During his testimony, the investigating officer was asked if the victim told him during her interview that the fire was an accident, and he responded that, “She stated that it was intentional.” He later responded in the affirmative when asked if the victim had clearly indicated that she had not accidentally set the fire, but that it was intentional. The officer’s testimony was related to statements provided to him by the victim during his investigation, and in response to Patterson’s contention that the victim had initially told hospital personnel that she had accidentally set herself on fire while cleaning a crack pipe. The officer was never asked for, nor did he ever give, an opinion as to the ultimate issue, i.e., whether Patterson intentionally set the victim afire.

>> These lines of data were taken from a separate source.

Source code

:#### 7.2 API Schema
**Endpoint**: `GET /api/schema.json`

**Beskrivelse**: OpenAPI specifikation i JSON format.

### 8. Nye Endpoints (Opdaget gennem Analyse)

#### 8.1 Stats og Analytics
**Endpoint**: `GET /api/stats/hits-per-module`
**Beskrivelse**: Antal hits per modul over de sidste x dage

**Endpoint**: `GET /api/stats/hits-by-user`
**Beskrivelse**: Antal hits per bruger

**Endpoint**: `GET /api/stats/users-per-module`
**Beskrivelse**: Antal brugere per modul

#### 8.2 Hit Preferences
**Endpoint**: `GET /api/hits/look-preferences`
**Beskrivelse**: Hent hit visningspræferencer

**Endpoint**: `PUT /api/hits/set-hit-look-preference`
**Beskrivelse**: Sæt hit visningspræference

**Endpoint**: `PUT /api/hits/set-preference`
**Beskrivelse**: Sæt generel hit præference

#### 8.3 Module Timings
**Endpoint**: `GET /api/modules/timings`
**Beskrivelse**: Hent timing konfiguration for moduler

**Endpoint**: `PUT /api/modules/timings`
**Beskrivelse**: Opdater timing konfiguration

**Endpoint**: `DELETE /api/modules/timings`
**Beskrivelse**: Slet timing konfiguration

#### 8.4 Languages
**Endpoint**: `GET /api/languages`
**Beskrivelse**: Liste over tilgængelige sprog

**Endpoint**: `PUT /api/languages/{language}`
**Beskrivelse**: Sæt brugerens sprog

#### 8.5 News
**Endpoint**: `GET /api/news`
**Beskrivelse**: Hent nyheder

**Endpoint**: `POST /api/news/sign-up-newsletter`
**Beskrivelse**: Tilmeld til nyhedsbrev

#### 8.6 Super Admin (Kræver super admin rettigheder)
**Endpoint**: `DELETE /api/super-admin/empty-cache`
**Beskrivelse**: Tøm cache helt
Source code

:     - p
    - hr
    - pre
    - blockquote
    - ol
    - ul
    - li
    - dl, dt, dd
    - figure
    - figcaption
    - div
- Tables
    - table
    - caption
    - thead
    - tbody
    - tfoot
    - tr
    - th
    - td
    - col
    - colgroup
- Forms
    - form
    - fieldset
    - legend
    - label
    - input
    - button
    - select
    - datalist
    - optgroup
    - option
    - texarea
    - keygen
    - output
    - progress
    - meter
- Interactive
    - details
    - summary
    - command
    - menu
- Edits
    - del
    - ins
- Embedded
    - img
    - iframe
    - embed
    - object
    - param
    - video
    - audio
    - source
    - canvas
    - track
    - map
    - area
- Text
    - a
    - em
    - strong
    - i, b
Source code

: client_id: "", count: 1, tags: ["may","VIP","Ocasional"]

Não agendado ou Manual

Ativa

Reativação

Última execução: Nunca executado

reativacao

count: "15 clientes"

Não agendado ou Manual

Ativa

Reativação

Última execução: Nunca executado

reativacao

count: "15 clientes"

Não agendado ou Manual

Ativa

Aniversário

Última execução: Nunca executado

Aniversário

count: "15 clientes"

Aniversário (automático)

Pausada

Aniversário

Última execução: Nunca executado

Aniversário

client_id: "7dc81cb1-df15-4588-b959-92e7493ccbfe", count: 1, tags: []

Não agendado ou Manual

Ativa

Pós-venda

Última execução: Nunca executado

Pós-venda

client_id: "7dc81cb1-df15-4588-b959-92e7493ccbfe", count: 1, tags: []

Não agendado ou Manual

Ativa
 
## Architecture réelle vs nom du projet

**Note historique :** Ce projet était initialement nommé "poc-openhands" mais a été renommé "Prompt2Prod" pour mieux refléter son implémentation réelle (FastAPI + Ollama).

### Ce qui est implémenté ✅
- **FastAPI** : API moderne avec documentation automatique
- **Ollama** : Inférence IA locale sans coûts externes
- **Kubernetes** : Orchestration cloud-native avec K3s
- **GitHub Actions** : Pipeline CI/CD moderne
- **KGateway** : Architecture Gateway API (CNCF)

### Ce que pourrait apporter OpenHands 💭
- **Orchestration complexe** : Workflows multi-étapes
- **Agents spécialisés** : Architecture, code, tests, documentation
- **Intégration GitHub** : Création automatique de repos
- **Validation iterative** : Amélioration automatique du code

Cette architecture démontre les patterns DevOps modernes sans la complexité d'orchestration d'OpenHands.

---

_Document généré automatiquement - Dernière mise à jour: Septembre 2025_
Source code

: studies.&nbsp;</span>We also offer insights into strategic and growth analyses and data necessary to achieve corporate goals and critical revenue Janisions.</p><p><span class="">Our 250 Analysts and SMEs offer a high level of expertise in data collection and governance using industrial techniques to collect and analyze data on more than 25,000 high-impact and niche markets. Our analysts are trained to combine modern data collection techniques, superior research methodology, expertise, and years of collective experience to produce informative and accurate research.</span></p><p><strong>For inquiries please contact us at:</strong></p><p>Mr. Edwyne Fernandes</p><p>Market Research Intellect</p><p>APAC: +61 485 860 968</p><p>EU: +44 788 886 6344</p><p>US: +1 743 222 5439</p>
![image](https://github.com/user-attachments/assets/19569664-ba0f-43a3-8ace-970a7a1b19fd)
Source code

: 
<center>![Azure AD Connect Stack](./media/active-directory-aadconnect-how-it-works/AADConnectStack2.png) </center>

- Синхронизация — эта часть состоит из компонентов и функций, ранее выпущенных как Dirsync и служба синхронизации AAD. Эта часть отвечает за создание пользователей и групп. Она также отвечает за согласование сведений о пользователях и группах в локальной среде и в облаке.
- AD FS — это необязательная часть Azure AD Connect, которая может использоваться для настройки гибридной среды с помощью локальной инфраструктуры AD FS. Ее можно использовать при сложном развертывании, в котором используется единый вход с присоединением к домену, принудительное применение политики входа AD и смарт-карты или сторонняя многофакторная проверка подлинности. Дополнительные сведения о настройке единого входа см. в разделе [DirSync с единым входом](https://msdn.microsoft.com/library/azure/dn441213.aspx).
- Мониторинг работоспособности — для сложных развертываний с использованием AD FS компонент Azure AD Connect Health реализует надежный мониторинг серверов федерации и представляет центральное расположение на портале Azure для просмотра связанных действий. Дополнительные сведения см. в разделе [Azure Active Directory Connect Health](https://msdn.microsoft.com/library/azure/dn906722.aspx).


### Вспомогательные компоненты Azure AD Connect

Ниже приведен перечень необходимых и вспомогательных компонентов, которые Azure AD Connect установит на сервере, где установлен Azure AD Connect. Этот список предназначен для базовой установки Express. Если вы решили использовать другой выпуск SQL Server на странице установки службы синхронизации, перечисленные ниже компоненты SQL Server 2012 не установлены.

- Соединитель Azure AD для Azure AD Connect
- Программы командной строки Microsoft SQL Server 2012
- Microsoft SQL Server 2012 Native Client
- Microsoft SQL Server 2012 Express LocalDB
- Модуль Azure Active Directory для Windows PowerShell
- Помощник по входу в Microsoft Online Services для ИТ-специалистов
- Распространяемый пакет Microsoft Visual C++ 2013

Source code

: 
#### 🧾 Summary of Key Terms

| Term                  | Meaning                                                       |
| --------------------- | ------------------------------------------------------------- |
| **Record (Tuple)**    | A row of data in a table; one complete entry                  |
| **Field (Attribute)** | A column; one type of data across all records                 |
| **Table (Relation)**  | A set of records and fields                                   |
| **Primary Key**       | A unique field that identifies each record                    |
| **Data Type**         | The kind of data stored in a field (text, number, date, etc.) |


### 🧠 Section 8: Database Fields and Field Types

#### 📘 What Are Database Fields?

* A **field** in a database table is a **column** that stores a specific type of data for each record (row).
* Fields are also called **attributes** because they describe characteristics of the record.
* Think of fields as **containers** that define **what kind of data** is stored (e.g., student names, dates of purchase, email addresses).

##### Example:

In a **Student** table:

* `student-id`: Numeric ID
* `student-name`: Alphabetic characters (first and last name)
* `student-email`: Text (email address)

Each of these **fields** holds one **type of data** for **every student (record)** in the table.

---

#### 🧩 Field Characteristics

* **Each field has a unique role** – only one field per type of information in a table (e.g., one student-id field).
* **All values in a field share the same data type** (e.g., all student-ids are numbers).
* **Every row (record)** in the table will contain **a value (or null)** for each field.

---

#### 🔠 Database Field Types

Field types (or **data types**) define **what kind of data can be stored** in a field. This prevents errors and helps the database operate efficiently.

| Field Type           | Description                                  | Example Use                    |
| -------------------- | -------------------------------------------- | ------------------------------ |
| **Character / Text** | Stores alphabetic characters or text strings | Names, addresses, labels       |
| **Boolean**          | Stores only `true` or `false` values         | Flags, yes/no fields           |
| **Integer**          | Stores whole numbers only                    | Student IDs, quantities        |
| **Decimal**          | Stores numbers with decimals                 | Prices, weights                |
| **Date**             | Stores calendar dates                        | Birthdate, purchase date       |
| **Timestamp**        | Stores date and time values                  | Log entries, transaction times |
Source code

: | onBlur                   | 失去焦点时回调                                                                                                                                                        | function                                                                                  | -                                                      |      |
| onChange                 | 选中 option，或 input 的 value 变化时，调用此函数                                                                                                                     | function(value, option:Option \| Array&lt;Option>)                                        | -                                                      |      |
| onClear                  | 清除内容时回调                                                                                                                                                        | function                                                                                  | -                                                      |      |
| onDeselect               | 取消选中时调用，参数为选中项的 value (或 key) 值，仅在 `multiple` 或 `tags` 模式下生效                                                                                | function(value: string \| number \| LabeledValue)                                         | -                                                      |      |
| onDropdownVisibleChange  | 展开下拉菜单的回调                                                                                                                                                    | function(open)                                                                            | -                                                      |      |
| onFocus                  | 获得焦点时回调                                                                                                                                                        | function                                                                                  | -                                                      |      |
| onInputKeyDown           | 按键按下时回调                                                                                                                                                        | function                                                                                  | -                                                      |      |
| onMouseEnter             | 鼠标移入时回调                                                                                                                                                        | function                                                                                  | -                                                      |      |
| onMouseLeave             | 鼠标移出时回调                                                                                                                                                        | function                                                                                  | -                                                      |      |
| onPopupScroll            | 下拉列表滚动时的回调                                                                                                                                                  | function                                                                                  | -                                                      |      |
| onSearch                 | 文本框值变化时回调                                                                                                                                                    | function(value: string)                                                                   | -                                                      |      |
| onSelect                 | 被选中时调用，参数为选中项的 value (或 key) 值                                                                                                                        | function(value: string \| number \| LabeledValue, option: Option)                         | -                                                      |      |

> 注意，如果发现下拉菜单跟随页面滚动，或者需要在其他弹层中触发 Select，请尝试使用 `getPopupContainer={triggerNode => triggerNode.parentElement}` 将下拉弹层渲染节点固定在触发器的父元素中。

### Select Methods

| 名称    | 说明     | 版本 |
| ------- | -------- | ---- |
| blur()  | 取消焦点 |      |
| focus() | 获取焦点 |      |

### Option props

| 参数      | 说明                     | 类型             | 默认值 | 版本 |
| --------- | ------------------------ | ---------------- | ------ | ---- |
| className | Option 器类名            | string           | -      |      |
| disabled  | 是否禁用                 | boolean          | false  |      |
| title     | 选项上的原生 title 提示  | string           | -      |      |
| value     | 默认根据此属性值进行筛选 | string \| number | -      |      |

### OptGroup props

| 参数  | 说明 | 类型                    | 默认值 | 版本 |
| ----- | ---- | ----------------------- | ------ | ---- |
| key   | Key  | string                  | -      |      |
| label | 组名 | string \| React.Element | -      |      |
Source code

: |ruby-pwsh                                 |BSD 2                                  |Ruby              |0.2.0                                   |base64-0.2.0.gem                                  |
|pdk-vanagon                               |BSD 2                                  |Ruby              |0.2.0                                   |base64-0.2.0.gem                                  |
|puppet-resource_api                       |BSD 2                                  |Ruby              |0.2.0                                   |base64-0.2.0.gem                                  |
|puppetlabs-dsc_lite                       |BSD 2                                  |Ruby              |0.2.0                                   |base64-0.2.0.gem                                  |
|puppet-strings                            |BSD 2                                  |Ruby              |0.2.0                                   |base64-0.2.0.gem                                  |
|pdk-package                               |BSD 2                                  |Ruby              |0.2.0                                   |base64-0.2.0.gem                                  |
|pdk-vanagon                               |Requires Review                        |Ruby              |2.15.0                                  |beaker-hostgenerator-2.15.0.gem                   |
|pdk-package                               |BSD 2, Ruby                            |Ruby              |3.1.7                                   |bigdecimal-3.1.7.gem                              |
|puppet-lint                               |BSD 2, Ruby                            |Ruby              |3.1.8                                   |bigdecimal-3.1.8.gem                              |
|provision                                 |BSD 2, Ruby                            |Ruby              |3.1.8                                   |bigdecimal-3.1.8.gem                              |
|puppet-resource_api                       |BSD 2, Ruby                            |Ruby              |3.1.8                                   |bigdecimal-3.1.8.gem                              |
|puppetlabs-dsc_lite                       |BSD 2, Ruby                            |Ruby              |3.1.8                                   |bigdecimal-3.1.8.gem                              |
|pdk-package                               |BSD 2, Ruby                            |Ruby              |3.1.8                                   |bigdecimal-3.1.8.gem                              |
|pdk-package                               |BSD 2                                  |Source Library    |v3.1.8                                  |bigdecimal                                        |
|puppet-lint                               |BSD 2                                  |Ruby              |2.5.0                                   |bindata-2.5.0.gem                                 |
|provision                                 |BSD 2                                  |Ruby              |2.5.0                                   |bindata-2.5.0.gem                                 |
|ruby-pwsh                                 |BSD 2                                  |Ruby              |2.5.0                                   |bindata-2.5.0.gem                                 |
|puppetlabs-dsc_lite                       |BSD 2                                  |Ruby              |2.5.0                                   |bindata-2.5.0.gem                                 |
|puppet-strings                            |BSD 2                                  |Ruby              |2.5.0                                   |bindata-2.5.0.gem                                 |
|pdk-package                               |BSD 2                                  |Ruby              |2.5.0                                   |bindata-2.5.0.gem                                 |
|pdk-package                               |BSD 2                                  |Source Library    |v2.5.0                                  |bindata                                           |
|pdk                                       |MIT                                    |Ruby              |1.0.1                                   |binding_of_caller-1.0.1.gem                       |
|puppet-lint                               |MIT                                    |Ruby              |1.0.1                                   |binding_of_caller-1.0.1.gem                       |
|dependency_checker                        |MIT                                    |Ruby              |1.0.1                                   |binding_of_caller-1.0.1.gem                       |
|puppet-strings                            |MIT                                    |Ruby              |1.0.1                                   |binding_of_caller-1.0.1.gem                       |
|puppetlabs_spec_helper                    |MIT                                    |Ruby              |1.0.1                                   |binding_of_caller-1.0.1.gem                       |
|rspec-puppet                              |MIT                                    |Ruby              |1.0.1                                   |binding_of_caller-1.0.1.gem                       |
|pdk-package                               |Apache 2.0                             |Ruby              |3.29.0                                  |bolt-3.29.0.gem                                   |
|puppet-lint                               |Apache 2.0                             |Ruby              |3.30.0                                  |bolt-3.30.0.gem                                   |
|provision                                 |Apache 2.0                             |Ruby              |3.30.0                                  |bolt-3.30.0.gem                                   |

5. Patterson’s contention that the trial court erred in failing to declare a mistrial because of improper juror conduct is deemed abandoned. Although Patterson complains about a purported irregularity in the conduct of a juror, he does not say which juror committed the improper conduct, what the improper conduct was or present any legal argument or relevant authority in support thereof. See Court of Appeals Rule 25 (c) (2) (an argument is deemed abandoned when it is unsupported by a citation to authority); Blanks v. State, 311 Ga. App. 351, 353 (2) (715 SE2d 762) (2011).
Judgment affirmed.
Boggs and Branch, JJ., concur. Jonathan P. Waters, for appellant. K. David Cooke, Jr., District Attorney, Shelley T. Milton, Dorothy V. Hull, Assistant District Attorneys, for appellee.Patterson was found not guilty of criminal attempt to commit murder.
Under the new Georgia Evidence Code, effective for trials conducted on or after January 1, 2013, this language is now codified at OCGA § 24-14-8. Patterson’s trial was held in 2010.
OCGA § 24-9-65 was repealed on January 1, 2013, when Georgia’s new Evidence Code took effect, and was replaced with OCGA § 24-7-701 (a).